### Trecho da página:
----
Nas duas últimas semanas me concentrei em assistir Downton Abbey. A série do canal britânico ITV já vai na terceira temporada e tinha sido muito recomendada pela minha amiga Natania. De novo, assim como no caso de Aya de Yopougon, fiz meio que pouco caso (*Desculpe, Natania, geralmente você acerta nas suas sugestões!*). Não gosto muito da época, essas duas primeiras décadas do século XX (1901-1920), prefiro séries inglesas de época baseadas em livros, e, apesar de ter baixado, fui empurrando com a barriga. O que me chamou a atenção e me obrigou a assistir foi uma matéria da Folha de São Paulo que dizia que o “The Economist comparou 'Downton Abbey' à crise de domésticas no Brasil”. Bem, se me obriguei a assistir Eduardo VII, poderia tentar assistir a primeira temporada de Downton Abbey, que nem era tão longa assim. O problema é que não consegui parar e assisti direto a 1ª e a 2ª temporadas, mais o especial de Natal. Em uma resenha, eu não conseguirei escrever tudo o que preciso, então, serão, pelo menos, dois posts comentando o seriado.
Downton Abbey é uma série criada por Julian Fellowes e é focada na fictícia propriedade no distrito de Yorkshire, seus donos e empregados, suas relações e as transformações pelas quais o mundo e a Inglaterra estão passando durante o reinado de Jorge V (*o pai do rei gago de O Discurso do Rei e filho de Eduardo VII*). A primeira temporada começa em 1912, com o naufrágio do Titanic, e segue até 1914, início da I Grande Guerra. A segunda temporada se inicia em 1916 e mostra as mudanças que a guerra trouxe, encerrando em 1919. E temos o especial de Natal que segue até o Ano Novo de 1919-20. Como toda série inglesa que eu tenha assistido, há uma grande preocupação com minúcias e detalhes: figurinos, locações, automóveis, protocolo, etc. Só nesse aspecto Downton Abbey já é bem interessante. Mas quem são as personagens? Do que se trata a história em si?
----
### Tarefas obrigatórias:
A - Reproduza do texto sobre Downton Abbey o trecho que começa nas palavras com "Downton Abbey é" e termina em "história em si?".
B - Escreva a continuação do texto sobre Downton Abbey a partir do ponto em que ele para.
As entradas abaixo não são necessárias.

### Entradas exibidas:
----
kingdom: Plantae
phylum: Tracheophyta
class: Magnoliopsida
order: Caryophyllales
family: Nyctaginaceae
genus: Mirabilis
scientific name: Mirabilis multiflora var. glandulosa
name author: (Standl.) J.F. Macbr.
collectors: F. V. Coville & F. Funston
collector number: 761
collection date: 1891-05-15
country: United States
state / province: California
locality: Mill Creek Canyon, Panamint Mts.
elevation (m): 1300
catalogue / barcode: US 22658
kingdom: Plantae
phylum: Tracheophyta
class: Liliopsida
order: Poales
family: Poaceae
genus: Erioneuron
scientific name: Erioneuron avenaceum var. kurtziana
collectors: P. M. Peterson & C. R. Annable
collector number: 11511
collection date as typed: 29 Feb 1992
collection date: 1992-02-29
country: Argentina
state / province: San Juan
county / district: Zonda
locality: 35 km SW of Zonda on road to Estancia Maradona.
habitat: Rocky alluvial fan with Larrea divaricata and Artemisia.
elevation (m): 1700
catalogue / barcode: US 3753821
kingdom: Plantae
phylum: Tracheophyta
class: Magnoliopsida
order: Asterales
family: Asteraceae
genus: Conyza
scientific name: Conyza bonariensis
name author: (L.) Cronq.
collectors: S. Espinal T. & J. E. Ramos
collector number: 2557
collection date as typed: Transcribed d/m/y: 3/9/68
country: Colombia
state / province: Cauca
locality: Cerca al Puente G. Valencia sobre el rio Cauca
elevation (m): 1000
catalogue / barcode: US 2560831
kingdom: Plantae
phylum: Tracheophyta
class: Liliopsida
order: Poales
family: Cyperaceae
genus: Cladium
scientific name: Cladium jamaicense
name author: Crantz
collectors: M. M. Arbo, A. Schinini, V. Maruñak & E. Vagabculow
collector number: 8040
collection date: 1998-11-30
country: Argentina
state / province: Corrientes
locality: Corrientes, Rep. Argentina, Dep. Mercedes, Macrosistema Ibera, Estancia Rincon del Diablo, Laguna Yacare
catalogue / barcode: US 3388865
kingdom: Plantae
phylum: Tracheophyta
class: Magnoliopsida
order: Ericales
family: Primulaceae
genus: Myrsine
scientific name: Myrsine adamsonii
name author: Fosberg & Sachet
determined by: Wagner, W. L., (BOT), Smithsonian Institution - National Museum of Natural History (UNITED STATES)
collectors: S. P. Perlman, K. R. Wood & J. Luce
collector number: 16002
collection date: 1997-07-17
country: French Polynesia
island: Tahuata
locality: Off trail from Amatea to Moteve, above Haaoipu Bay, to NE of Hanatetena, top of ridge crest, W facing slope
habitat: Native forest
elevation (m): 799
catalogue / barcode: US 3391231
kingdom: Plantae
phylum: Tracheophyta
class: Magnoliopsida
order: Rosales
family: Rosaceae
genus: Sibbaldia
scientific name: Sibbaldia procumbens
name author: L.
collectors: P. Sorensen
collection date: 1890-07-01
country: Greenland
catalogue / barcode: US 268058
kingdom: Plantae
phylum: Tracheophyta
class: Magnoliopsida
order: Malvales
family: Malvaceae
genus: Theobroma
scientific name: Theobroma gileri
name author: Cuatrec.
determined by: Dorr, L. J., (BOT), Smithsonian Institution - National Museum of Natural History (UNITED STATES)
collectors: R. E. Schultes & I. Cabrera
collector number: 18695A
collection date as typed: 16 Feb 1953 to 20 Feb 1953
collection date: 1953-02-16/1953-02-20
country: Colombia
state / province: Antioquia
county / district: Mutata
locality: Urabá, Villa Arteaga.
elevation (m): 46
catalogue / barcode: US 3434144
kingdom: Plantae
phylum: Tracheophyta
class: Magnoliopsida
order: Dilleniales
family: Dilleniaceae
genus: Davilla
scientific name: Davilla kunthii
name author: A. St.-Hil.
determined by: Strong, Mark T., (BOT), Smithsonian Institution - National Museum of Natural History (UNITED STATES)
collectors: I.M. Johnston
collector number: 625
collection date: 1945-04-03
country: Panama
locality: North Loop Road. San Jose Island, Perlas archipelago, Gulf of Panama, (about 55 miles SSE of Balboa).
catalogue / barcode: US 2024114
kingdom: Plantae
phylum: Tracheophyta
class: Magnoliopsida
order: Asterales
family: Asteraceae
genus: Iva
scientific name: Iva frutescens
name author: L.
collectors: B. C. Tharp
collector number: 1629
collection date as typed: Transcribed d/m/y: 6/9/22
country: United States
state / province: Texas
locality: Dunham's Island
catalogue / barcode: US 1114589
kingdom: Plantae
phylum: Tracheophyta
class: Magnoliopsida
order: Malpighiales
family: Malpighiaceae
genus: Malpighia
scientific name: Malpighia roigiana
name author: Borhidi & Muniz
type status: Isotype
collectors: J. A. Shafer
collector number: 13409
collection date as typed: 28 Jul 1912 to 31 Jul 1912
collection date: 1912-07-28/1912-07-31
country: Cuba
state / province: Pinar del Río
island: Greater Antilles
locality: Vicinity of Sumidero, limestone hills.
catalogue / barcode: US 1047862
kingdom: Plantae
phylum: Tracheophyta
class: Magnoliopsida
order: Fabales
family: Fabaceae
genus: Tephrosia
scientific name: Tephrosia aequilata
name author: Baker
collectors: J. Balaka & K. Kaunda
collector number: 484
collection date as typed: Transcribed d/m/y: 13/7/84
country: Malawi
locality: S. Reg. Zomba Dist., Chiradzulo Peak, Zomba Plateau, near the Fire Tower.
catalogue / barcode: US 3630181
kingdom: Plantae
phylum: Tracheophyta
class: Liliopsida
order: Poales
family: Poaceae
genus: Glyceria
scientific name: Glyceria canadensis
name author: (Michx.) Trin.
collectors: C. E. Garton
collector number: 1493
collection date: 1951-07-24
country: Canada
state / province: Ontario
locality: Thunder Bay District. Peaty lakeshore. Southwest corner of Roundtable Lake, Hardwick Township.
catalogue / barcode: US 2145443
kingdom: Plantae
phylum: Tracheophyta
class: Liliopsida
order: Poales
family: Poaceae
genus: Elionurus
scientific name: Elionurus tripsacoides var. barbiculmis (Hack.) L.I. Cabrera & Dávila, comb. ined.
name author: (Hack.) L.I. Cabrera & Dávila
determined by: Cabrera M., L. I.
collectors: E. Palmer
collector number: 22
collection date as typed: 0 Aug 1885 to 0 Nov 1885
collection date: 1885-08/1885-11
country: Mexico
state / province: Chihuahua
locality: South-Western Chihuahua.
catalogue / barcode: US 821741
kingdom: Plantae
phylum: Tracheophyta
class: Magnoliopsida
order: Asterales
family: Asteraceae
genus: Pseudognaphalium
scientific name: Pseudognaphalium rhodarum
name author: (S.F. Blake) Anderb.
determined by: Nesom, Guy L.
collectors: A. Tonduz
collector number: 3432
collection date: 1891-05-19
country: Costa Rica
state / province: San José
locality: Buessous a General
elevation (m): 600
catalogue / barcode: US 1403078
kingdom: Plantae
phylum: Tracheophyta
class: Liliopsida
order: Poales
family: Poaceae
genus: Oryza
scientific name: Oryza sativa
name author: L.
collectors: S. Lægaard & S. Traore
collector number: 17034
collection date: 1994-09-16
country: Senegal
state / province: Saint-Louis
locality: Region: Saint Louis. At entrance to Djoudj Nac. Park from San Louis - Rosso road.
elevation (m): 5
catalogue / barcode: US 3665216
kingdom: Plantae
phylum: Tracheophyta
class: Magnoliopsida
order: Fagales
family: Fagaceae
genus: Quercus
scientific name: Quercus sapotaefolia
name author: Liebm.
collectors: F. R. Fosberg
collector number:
----
### Respostas:
A -
Downton Abbey é uma série criada por Julian Fellowes e é focada na fictícia propriedade no distrito de Yorkshire, seus donos e empregados, suas relações e as transformações pelas quais o mundo e a Inglaterra estão passando durante o reinado de Jorge V (*o pai do rei gago de O Discurso do Rei e filho de Eduardo VII*). A primeira temporada começa em 1912, com o naufrágio do Titanic, e segue até 1914, início da I Grande Guerra. A segunda temporada se inicia em 1916 e mostra as mudanças que a guerra trouxe, encerrando em 1919. E temos o especial de Natal que segue até o Ano Novo de 1919-20. Como toda série inglesa que eu tenha assistido, há uma grande preocupação com minúcias e detalhes: figurinos, locações, automóveis, protocolo, etc. Só nesse aspecto Downton Abbey já é bem interessante. Mas quem são as personagens? Do que se trata a história em si?

B -
O protagonista da série é o Conde de Grantham (Hugh Bonneville) e dono de Downton Abbey. Ele é casado com Cora (Elizabeth McGovern), uma americana que trouxe dinheiro suficiente para salvar a propriedade. O casamento não foi por amor, já que a personagem de Bonneville precisava de uma esposa rica, mas os dois terminaram se apaixonando. Em uma sensação de “deja vu”, eis que o casamento só produziu três filhas – Mary, Edith e Sybil – e a propriedade e o título só poderiam ser herdadas por um herdeiro do sexo masculino. Lembram de Orgulho & Preconceito? Pois é, as leis inglesas realmente eram uma maldição como é dito no caso de Sherlock Holmes chamado O Pé do Diabo. Para piorar, o pai do Conde tinha conseguido incorporar legalmente o dinheiro de Cora aos bens da propriedade (*mulheres casadas não tinham direito à propriedade*). Assim, quando Lorde Grantham morrer, suas filhas e viúva teriam uma queda considerável em seu nível de vida. Imagine a situação! Depois alguém ainda tem a capacidade de escrever que os feminismos nada fizeram para melhorar a condição das mulheres...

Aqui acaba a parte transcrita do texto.